You had to wear gowns for all lectures, when seeing your tutor and for formal dinner in the Great Hall in the evening. All meals were in the same hall, and the first years all sat together. The High Table was at the top of the room, where the dons sat together and were served by their own uniformed butler called Eddie, who tended to mince about, make catty remarks, was very funny and camp. He was the first homosexual I’d ever become aware of.
My main feeling in those early weeks was one of elation, anticipation and hope. I felt for the first time in my life that I was starting something new – at the same time as everyone else was starting something n
ew. In Dumfries, I had seemed out of it, arriving from England. At the Creighton, I had just arrived from Scotland. At the grammar school, I had always felt an outsider. Now I felt on equal terms with all the others, beginning a new life, all together.
When eventually I got to know the people in my year, most were very much like me – from northern grammar schools, in Tyneside, Yorkshire and Lancashire, most of them with regional accents. As I had. There were some from the Midlands and London, but mostly they seemed to be northerners.
Unlike mine, their family backgrounds were mainly lower middle class; their parents owned their own houses. But everyone I knew was first generation university. The public school boys had stood at the JCR meeting, but there were very few of them. One had been at Winchester and one at Fettes in Scotland. Today, around half are privately educated, or the sons and daughters of professional parents, all of them graduates themselves. I wonder if the council house comprehensive kids feel out of it.
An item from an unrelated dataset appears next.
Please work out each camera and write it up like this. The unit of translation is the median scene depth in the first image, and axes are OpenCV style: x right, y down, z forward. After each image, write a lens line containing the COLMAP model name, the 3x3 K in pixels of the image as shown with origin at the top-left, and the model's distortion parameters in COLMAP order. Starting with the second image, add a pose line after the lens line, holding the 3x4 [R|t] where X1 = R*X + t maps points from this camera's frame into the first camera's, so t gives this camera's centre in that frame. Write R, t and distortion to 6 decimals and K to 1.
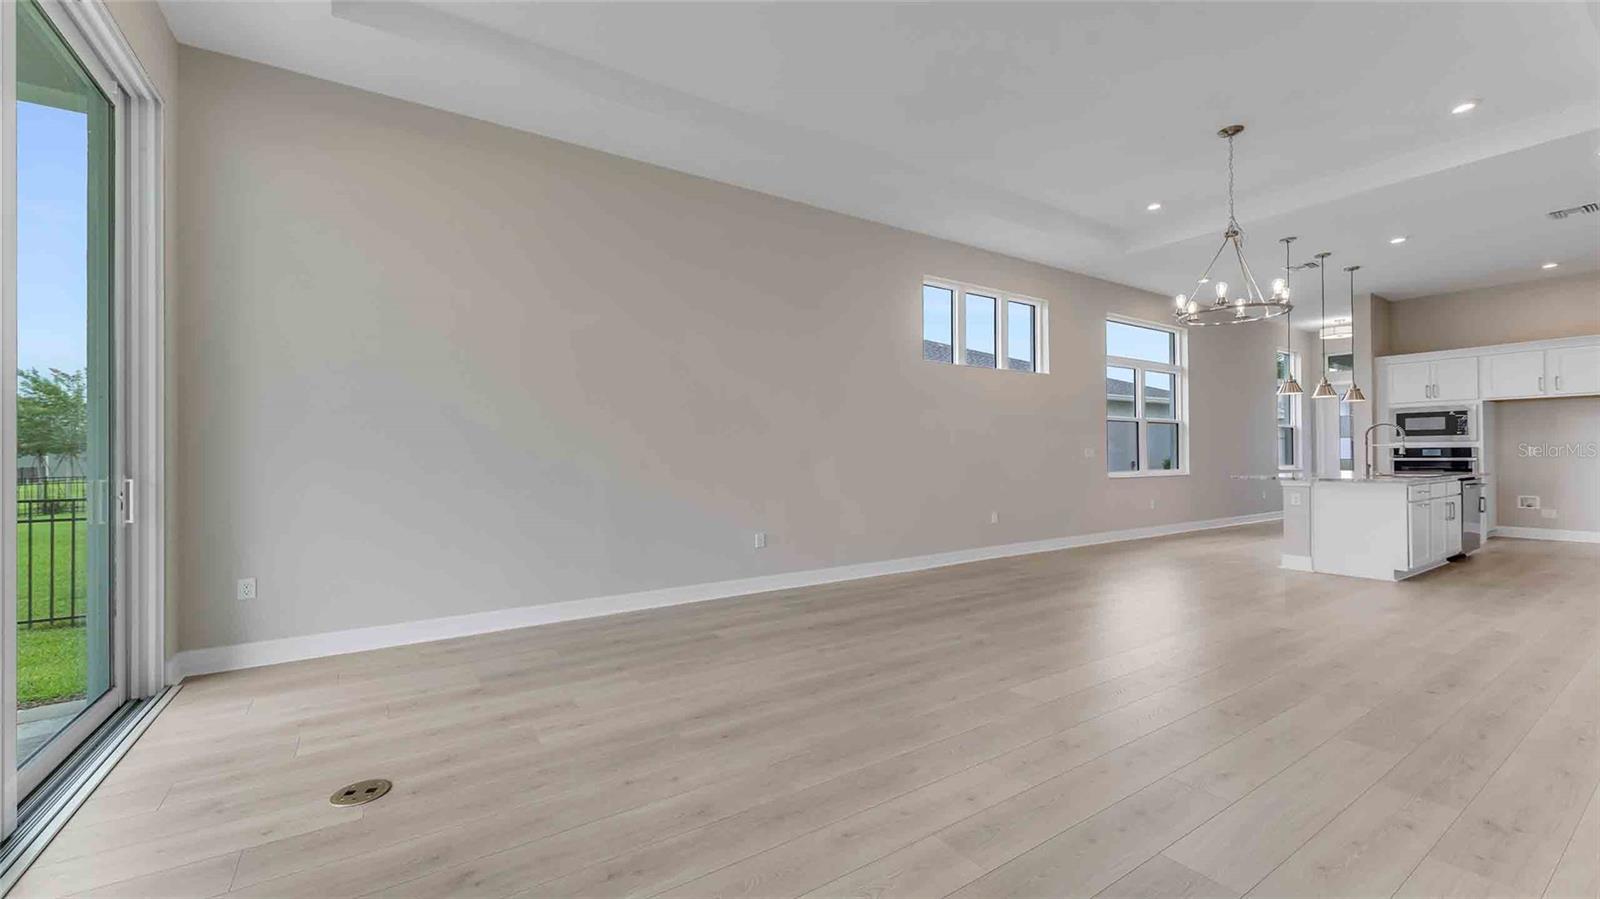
lens RADIAL K [[665.5, 0, 804.6], [0, 665.5, 447.0], [0, 0, 1]] dist [0.014913, -0.000093]
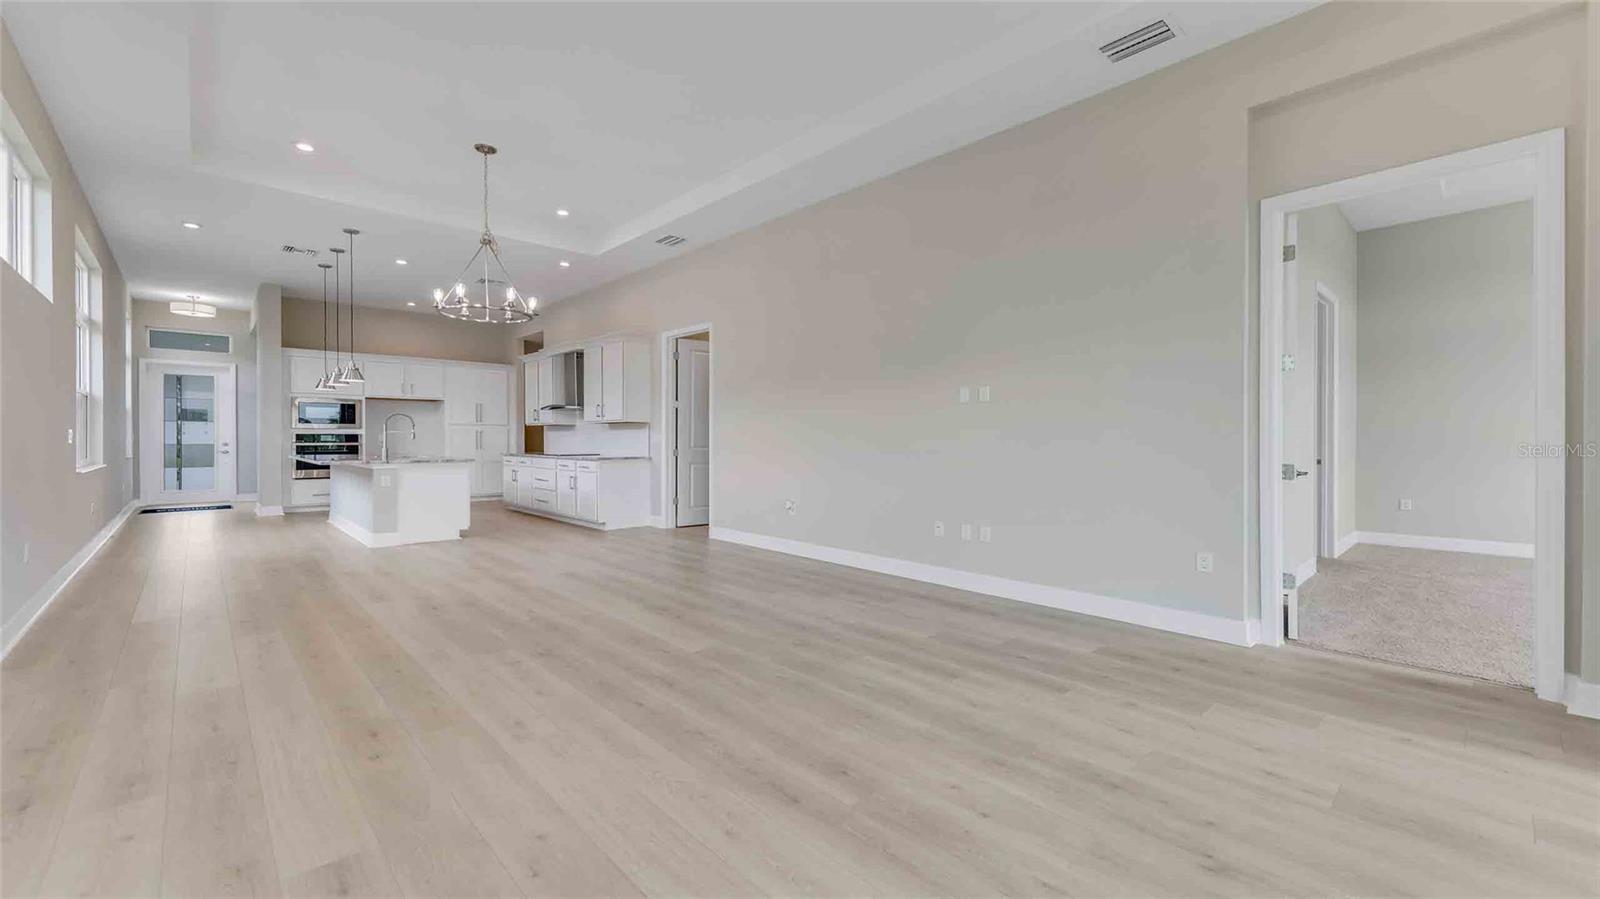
lens RADIAL K [[645.4, 0, 799.9], [0, 645.4, 434.0], [0, 0, 1]] dist [0.002137, 0.000117]
pose [[-0.178872, 0.015991, 0.983742, -0.335781], [-0.014578, 0.999715, -0.018901, 0.011272], [-0.983764, -0.017722, -0.178588, 0.447960]]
In 1954 I was never really aware of any class divisions. The differences between us were mainly regional.
There was, however, one significant group of people with chips on their shoulders. These were the people who had failed to get into Oxford or Cambridge. At their schools they had been academic high-flyers, tipped to sail through A-levels and get an Oxbridge scholarship, but, at the final hurdle, they had not made it. For whatever reason. Possibly some lacked the supposed or perceived spark needed to stand out in an Oxbridge interview, or the confidence and fluency that a better public school would have given them. One or two maintained they had got into Oxbridge, but had opted for Durham instead because they’d been offered a scholarship. I never knew there was such a thing, but the college did turn out to have organ scholars and classics scholars who seemed to have higher status.
For the first few weeks, some of the Oxbridge rejects did mope around with a slightly disgruntled yet superior air, as if they were too good for this place. I couldn’t understand it. Having not tried Oxbridge, or applied to anywhere else, I felt Durham was totally wonderful and marvellous. Whether Durham would feel that about me remained to be discovered.